Wednesday, July 21, 2010

Promises; past, current, future...these I make to my children

Growing up, we all make promises to ourselves.  When we are young we promise ourselves we will be a lawyer, a doctor or a teacher.  We tell ourselves we will make a difference in the world, we will not just exist...we will be some one, do something, change the world. 

We get older and realize that change is not as easy as it sounds.  We, in actuality can only change our small part of the world.  in a sense, ourselves.  and in reality, there is very little we have control over. 

Past:  When my children were babies, I promised to love them no matter what they do or become.  I held their hands when we walked, taught them how to live.  Now I realize that the day they walked without holding my hand, is the day that I lost them forever, they will never walk and hold my hand again.  That is until the day comes that they need to help me and hold me to keep me from falling.

Current:  I promise not to mortify them in front of their friends.  To allow them their freedom in the neighborhood, no matter how much I worry, and pray that they dont do something stupid!  I promise, or try to have the cool house.  the one that they all want to come over to.  (right now I wish I had more to eat in my kitchen as they are all scavenging with their friends for food)  I will allow sleepovers no matter how tired I am.  I will try not to say no to everything just cause I am tired.  I will keep my invisible leash really really loose unless I am forced to yank them back for stupidity.  Lets face it, they will do something stupid.  (jumping off the shed roof into the pool comes to mind)  I will not want to kill them when I ask why they did something stupid and they reply, I dont know.  (I'm really really sorry mom, I really dont know why!)

Future:  I promise not to tell their wives/husbands the right way to do something.  I will try really really hard not to tell them they are raising their kids wrong.   If they move across the country, I will be supportive while crying on the inside.  I will visit but not for to long.  I WILL NOT go to visit for a month and stay with them.  I will never rearrange their kitchen cabinets!  (no mom, this is not about you, you never did that)  I will not say, I wish you would call more often, or call you every single day.  I mean really!

When I am older, much older, and I have to give up my car, I will do it without question.  I will try to remember that I dont want to kill a family because I am pigheadded.  (is that even a word)

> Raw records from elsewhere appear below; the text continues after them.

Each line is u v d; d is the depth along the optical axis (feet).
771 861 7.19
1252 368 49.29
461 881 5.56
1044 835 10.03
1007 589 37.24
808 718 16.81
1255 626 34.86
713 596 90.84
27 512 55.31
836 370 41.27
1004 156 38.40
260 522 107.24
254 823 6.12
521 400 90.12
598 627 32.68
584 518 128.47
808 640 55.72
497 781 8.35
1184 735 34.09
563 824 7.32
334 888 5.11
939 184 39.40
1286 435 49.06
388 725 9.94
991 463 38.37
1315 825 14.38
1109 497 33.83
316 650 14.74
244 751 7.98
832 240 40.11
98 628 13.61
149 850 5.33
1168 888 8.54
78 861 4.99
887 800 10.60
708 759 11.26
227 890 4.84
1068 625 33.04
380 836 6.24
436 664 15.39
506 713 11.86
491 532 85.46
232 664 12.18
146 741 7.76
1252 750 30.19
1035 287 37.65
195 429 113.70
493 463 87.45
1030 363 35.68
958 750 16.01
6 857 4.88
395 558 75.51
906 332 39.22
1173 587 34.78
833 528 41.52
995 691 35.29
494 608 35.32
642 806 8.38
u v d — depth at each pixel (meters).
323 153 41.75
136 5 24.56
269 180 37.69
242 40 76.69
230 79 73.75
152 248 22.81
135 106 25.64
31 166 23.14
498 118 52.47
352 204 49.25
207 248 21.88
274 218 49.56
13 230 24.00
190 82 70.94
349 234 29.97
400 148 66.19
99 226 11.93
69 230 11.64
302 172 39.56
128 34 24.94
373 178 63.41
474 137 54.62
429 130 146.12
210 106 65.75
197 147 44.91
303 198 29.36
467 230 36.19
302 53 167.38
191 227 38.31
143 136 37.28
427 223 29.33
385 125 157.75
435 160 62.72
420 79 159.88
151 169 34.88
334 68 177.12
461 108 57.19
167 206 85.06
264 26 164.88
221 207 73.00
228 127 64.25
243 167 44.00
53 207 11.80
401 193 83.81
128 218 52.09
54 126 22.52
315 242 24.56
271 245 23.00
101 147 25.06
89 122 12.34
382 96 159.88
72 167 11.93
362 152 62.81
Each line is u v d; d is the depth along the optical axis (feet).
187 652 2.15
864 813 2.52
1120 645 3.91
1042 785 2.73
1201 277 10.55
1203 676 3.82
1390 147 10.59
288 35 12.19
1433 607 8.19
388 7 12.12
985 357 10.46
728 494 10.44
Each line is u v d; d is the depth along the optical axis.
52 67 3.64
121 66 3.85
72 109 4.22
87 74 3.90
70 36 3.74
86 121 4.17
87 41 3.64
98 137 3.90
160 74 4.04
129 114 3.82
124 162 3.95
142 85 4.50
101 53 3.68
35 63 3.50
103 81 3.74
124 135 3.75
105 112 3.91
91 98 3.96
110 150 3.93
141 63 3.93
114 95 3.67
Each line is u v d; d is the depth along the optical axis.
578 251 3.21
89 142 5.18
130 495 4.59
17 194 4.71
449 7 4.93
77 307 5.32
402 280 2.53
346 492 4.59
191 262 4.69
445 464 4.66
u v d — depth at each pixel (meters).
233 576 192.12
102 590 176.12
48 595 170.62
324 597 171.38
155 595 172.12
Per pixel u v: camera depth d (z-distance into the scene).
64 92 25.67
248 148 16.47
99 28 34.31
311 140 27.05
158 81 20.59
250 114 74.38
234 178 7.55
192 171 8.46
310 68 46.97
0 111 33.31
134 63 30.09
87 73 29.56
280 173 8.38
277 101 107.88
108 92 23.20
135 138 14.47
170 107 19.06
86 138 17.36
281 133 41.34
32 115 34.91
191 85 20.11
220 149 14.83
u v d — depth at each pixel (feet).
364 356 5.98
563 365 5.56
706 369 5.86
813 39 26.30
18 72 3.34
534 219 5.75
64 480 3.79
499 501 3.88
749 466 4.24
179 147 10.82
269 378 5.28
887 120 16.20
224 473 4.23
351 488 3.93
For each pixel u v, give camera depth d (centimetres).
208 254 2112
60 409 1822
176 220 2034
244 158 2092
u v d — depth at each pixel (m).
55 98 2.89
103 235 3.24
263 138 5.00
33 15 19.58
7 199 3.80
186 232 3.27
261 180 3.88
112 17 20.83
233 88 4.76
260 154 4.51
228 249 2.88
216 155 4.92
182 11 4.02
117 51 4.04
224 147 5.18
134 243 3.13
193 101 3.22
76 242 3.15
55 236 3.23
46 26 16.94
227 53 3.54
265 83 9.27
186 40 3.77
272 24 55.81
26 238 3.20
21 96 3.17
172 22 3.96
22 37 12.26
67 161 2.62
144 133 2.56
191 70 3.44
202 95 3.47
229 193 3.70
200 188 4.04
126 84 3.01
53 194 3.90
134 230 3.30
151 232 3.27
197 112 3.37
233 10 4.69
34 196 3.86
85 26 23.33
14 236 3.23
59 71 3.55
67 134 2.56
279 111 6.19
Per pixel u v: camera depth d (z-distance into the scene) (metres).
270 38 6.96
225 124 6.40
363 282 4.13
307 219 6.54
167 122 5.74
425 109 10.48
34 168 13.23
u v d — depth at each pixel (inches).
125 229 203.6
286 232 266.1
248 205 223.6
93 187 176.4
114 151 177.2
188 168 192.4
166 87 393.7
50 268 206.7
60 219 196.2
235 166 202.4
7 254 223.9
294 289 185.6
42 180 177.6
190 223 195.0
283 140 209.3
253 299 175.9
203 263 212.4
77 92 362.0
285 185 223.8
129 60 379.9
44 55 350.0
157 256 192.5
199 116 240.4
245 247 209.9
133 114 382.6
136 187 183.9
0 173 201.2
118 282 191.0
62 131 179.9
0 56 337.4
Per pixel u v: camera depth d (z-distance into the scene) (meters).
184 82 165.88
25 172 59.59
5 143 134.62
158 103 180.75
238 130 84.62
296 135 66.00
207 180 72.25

Should I need to leave my house forever, I will do it with dignity and pride.  I will not do it kicking and screaming!  I will welcome the help offered to me.  I will be grateful that someone cares!  I will be sad, and I will express that, but I will not be an ASS!

We all say, we will not be a burden on our kids, but I know that that is not possible.  At least I hope I will live old enough to be a burden!  When I do become a burden, I hope and pray that I have raised them with enough love and caring that they will not abandon me because they are to busy.  That they will remember when I was tired, but drove them to a friends house anyway.  When I skipped my knitting groups, because they had baseball or softball or basketball, or music concerts or anything at all.  When I left a friends house because they were upset about a girl or boy and needed to talk.  

I promise to grow old with dignity and pray I will maintain my common sense.  I will NEVER allow my house to smell like old lady house and if it does PLEASE, SOMEONE TELL ME!  (no mom, your house does not smell like old lady house, goodness you are awfully self conscious) 


Hubby and I always joke that we need to be nice to our kids because they are going to choose the home we are going to be stuck in when we are old.   Boy, if that isn't the truth! 

When I am old and gray, and cranky and whining, please if this blog still exists, someone reprint this and enlarge it so I can read it.  and make me read it!